Under Captain Blake (see below), Britomart served as a transport, visiting Corfu on one voyage and Fernando Po on another. She left Fernando Po on 21 January 1829 with nine pirates that had captured, and arrived at Deal on 1 April. She also sailed to the Bahamas. Not all of Britomarts voyages as a transport were mentioned n newspapers. Still, in 1830 she carried a company of sappers to Gibraltar.

| Year | Master | Owner | Trade | Source & notes |
|---|---|---|---|---|
| 1828 | Brown C.Blake | Somes | London–Tenerife | LR; good repair 1823 |
| 1829 | C.Blake | Somes & Co. | Cork | LR; good repair 1823 |
| 1832 | C.Blake Possett J.Hurst | Somes & Co. | Cork | LR; good repair 1823 & small repair 1830 |
| 1833 | J.Hurst | Somes & Co. | London–Oporto | LR; good repair 1823 & small repair 1830 |
| 1834 | Vaughan |  | London | LR |

There are reports that between 1834 and 1836 Captain William MacDonald sailed Britomart between Hobart and the Australian mainland, particularly Sydney.

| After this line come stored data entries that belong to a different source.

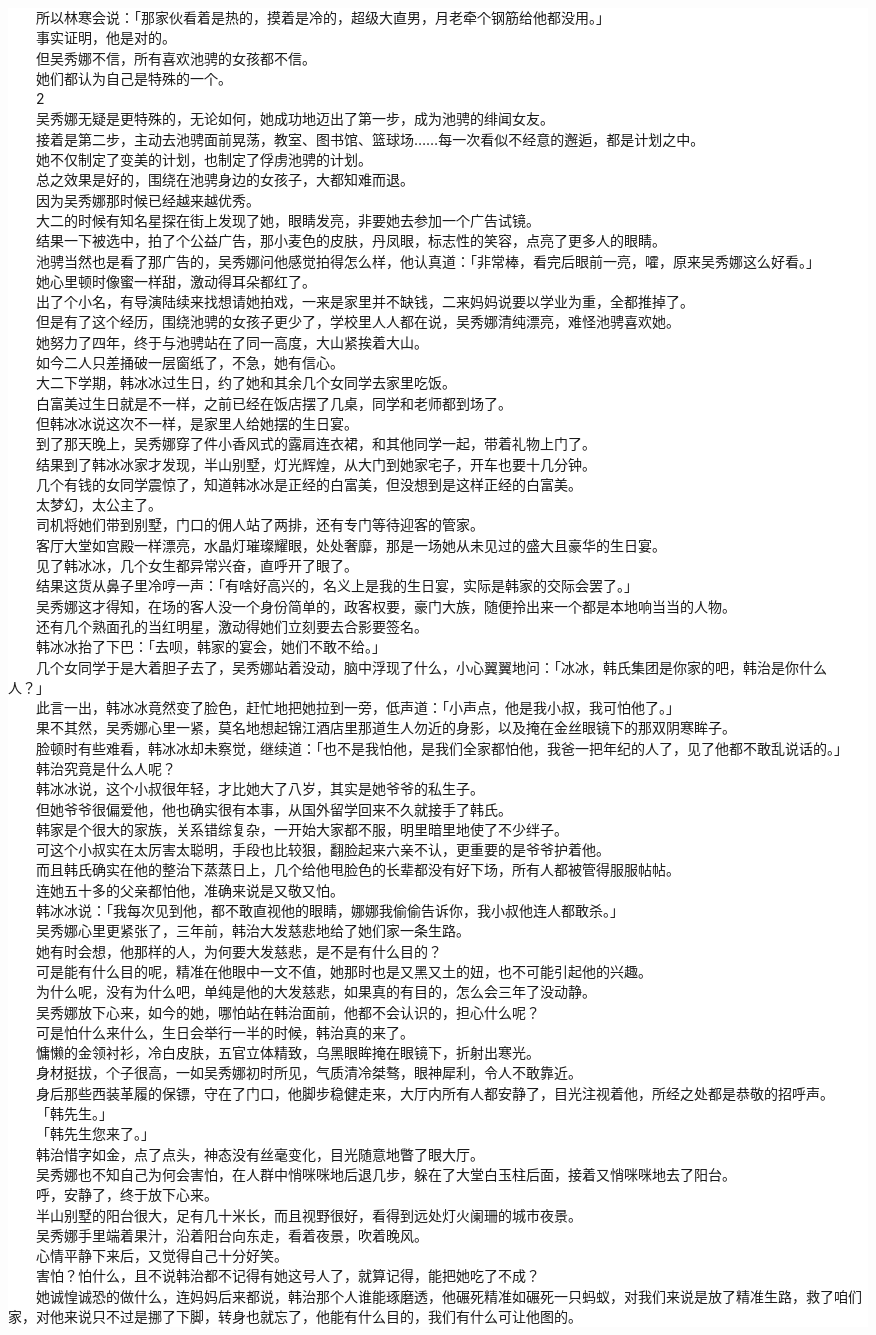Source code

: &emsp;&emsp;所以林寒会说：「那家伙看着是热的，摸着是冷的，超级大直男，月老牵个钢筋给他都没用。」  
&emsp;&emsp;事实证明，他是对的。  
&emsp;&emsp;但吴秀娜不信，所有喜欢池骋的女孩都不信。  
&emsp;&emsp;她们都认为自己是特殊的一个。  
&emsp;&emsp;2  
&emsp;&emsp;吴秀娜无疑是更特殊的，无论如何，她成功地迈出了第一步，成为池骋的绯闻女友。  
&emsp;&emsp;接着是第二步，主动去池骋面前晃荡，教室、图书馆、篮球场……每一次看似不经意的邂逅，都是计划之中。  
&emsp;&emsp;她不仅制定了变美的计划，也制定了俘虏池骋的计划。  
&emsp;&emsp;总之效果是好的，围绕在池骋身边的女孩子，大都知难而退。  
&emsp;&emsp;因为吴秀娜那时候已经越来越优秀。  
&emsp;&emsp;大二的时候有知名星探在街上发现了她，眼睛发亮，非要她去参加一个广告试镜。  
&emsp;&emsp;结果一下被选中，拍了个公益广告，那小麦色的皮肤，丹凤眼，标志性的笑容，点亮了更多人的眼睛。  
&emsp;&emsp;池骋当然也是看了那广告的，吴秀娜问他感觉拍得怎么样，他认真道：「非常棒，看完后眼前一亮，嚯，原来吴秀娜这么好看。」  
&emsp;&emsp;她心里顿时像蜜一样甜，激动得耳朵都红了。  
&emsp;&emsp;出了个小名，有导演陆续来找想请她拍戏，一来是家里并不缺钱，二来妈妈说要以学业为重，全都推掉了。  
&emsp;&emsp;但是有了这个经历，围绕池骋的女孩子更少了，学校里人人都在说，吴秀娜清纯漂亮，难怪池骋喜欢她。  
&emsp;&emsp;她努力了四年，终于与池骋站在了同一高度，大山紧挨着大山。  
&emsp;&emsp;如今二人只差捅破一层窗纸了，不急，她有信心。  
&emsp;&emsp;大二下学期，韩冰冰过生日，约了她和其余几个女同学去家里吃饭。  
&emsp;&emsp;白富美过生日就是不一样，之前已经在饭店摆了几桌，同学和老师都到场了。  
&emsp;&emsp;但韩冰冰说这次不一样，是家里人给她摆的生日宴。  
&emsp;&emsp;到了那天晚上，吴秀娜穿了件小香风式的露肩连衣裙，和其他同学一起，带着礼物上门了。  
&emsp;&emsp;结果到了韩冰冰家才发现，半山别墅，灯光辉煌，从大门到她家宅子，开车也要十几分钟。  
&emsp;&emsp;几个有钱的女同学震惊了，知道韩冰冰是正经的白富美，但没想到是这样正经的白富美。  
&emsp;&emsp;太梦幻，太公主了。  
&emsp;&emsp;司机将她们带到别墅，门口的佣人站了两排，还有专门等待迎客的管家。  
&emsp;&emsp;客厅大堂如宫殿一样漂亮，水晶灯璀璨耀眼，处处奢靡，那是一场她从未见过的盛大且豪华的生日宴。  
&emsp;&emsp;见了韩冰冰，几个女生都异常兴奋，直呼开了眼了。  
&emsp;&emsp;结果这货从鼻子里冷哼一声：「有啥好高兴的，名义上是我的生日宴，实际是韩家的交际会罢了。」  
&emsp;&emsp;吴秀娜这才得知，在场的客人没一个身份简单的，政客权要，豪门大族，随便拎出来一个都是本地响当当的人物。  
&emsp;&emsp;还有几个熟面孔的当红明星，激动得她们立刻要去合影要签名。  
&emsp;&emsp;韩冰冰抬了下巴：「去呗，韩家的宴会，她们不敢不给。」  
&emsp;&emsp;几个女同学于是大着胆子去了，吴秀娜站着没动，脑中浮现了什么，小心翼翼地问：「冰冰，韩氏集团是你家的吧，韩治是你什么人？」  
&emsp;&emsp;此言一出，韩冰冰竟然变了脸色，赶忙地把她拉到一旁，低声道：「小声点，他是我小叔，我可怕他了。」  
&emsp;&emsp;果不其然，吴秀娜心里一紧，莫名地想起锦江酒店里那道生人勿近的身影，以及掩在金丝眼镜下的那双阴寒眸子。  
&emsp;&emsp;脸顿时有些难看，韩冰冰却未察觉，继续道：「也不是我怕他，是我们全家都怕他，我爸一把年纪的人了，见了他都不敢乱说话的。」  
&emsp;&emsp;韩治究竟是什么人呢？  
&emsp;&emsp;韩冰冰说，这个小叔很年轻，才比她大了八岁，其实是她爷爷的私生子。  
&emsp;&emsp;但她爷爷很偏爱他，他也确实很有本事，从国外留学回来不久就接手了韩氏。  
&emsp;&emsp;韩家是个很大的家族，关系错综复杂，一开始大家都不服，明里暗里地使了不少绊子。  
&emsp;&emsp;可这个小叔实在太厉害太聪明，手段也比较狠，翻脸起来六亲不认，更重要的是爷爷护着他。  
&emsp;&emsp;而且韩氏确实在他的整治下蒸蒸日上，几个给他甩脸色的长辈都没有好下场，所有人都被管得服服帖帖。  
&emsp;&emsp;连她五十多的父亲都怕他，准确来说是又敬又怕。  
&emsp;&emsp;韩冰冰说：「我每次见到他，都不敢直视他的眼睛，娜娜我偷偷告诉你，我小叔他连人都敢杀。」  
&emsp;&emsp;吴秀娜心里更紧张了，三年前，韩治大发慈悲地给了她们家一条生路。  
&emsp;&emsp;她有时会想，他那样的人，为何要大发慈悲，是不是有什么目的？  
&emsp;&emsp;可是能有什么目的呢，精准在他眼中一文不值，她那时也是又黑又土的妞，也不可能引起他的兴趣。  
&emsp;&emsp;为什么呢，没有为什么吧，单纯是他的大发慈悲，如果真的有目的，怎么会三年了没动静。  
&emsp;&emsp;吴秀娜放下心来，如今的她，哪怕站在韩治面前，他都不会认识的，担心什么呢？  
&emsp;&emsp;可是怕什么来什么，生日会举行一半的时候，韩治真的来了。  
&emsp;&emsp;慵懒的金领衬衫，冷白皮肤，五官立体精致，乌黑眼眸掩在眼镜下，折射出寒光。  
&emsp;&emsp;身材挺拔，个子很高，一如吴秀娜初时所见，气质清冷桀骜，眼神犀利，令人不敢靠近。  
&emsp;&emsp;身后那些西装革履的保镖，守在了门口，他脚步稳健走来，大厅内所有人都安静了，目光注视着他，所经之处都是恭敬的招呼声。  
&emsp;&emsp;「韩先生。」  
&emsp;&emsp;「韩先生您来了。」  
&emsp;&emsp;韩治惜字如金，点了点头，神态没有丝毫变化，目光随意地瞥了眼大厅。  
&emsp;&emsp;吴秀娜也不知自己为何会害怕，在人群中悄咪咪地后退几步，躲在了大堂白玉柱后面，接着又悄咪咪地去了阳台。  
&emsp;&emsp;呼，安静了，终于放下心来。  
&emsp;&emsp;半山别墅的阳台很大，足有几十米长，而且视野很好，看得到远处灯火阑珊的城市夜景。  
&emsp;&emsp;吴秀娜手里端着果汁，沿着阳台向东走，看着夜景，吹着晚风。  
&emsp;&emsp;心情平静下来后，又觉得自己十分好笑。  
&emsp;&emsp;害怕？怕什么，且不说韩治都不记得有她这号人了，就算记得，能把她吃了不成？  
&emsp;&emsp;她诚惶诚恐的做什么，连妈妈后来都说，韩治那个人谁能琢磨透，他碾死精准如碾死一只蚂蚁，对我们来说是放了精准生路，救了咱们家，对他来说只不过是挪了下脚，转身也就忘了，他能有什么目的，我们有什么可让他图的。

| Year | Master | Owner | Trade | Source & notes |
|---|---|---|---|---|
| 1838 | Macdonald | Macdonald | London–Swan River | LR; small repairs 1837 |

==Fate==
Britomart was wrecked on 22 December 1839 near Goose Island. She was on a voyage from Port Phillip to Hobart.

Lloyd's Register for 1840 has the annotation "missing" by her name.